Leaving the pictures aside, repeat each line below exactly.

== Recorded data ==
────────────────────

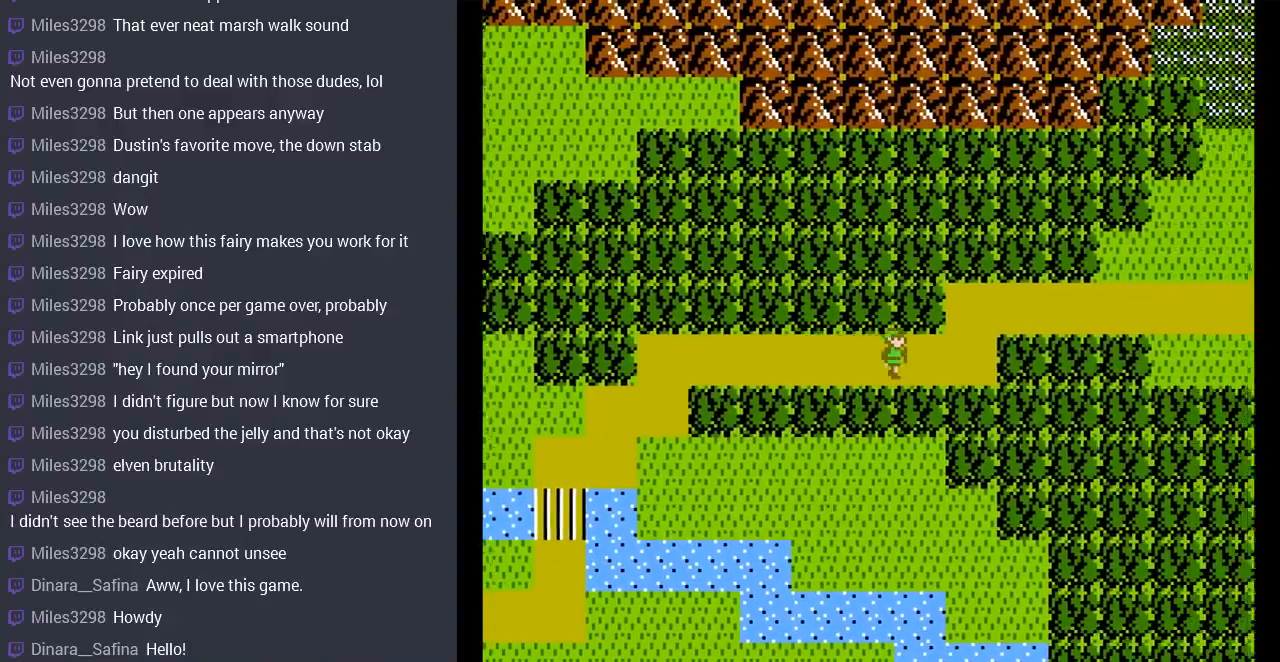
{"buttons": ["DPAD_UP", "DPAD_RIGHT"], "events": [[267, "DPAD_UP", "down"], [367, "DPAD_RIGHT", "up"], [500, "DPAD_RIGHT", "down"]]}
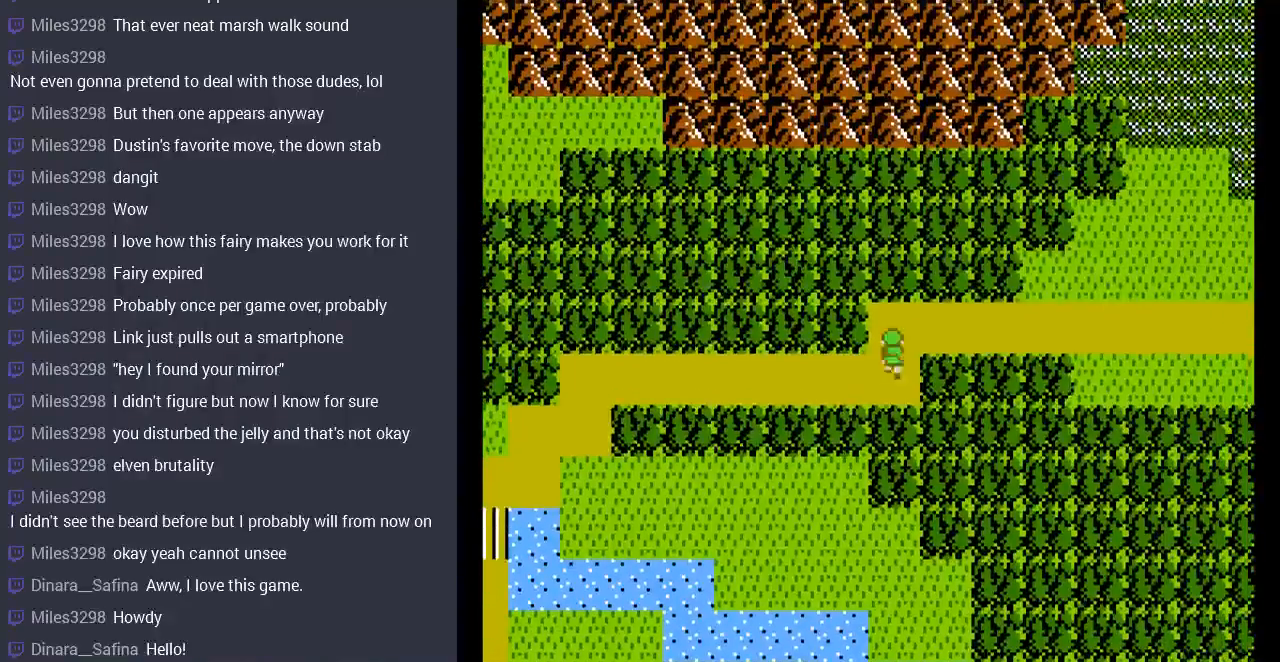
{"buttons": ["DPAD_RIGHT"], "events": [[33, "DPAD_UP", "up"]]}
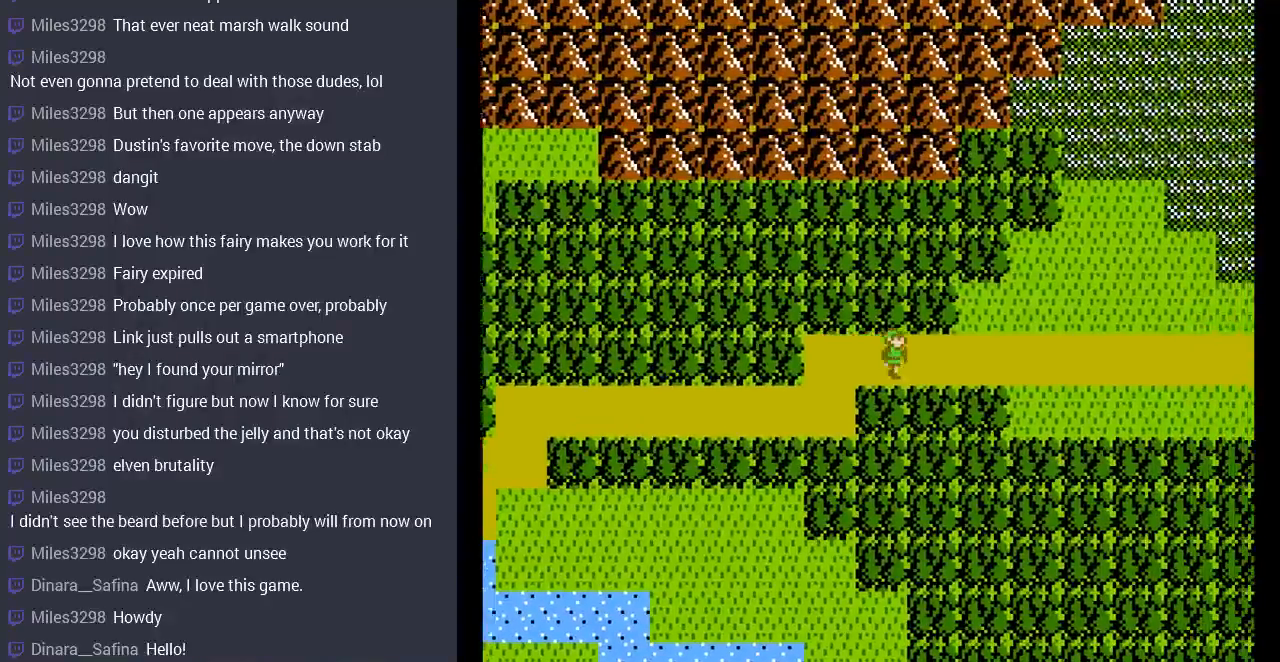
{"buttons": ["DPAD_RIGHT"], "events": []}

────────────────────

== Answer box ==
{"buttons": ["DPAD_UP", "DPAD_RIGHT"], "events": [[267, "DPAD_UP", "down"], [367, "DPAD_RIGHT", "up"], [500, "DPAD_RIGHT", "down"]]}
{"buttons": ["DPAD_RIGHT"], "events": [[33, "DPAD_UP", "up"]]}
{"buttons": ["DPAD_RIGHT"], "events": []}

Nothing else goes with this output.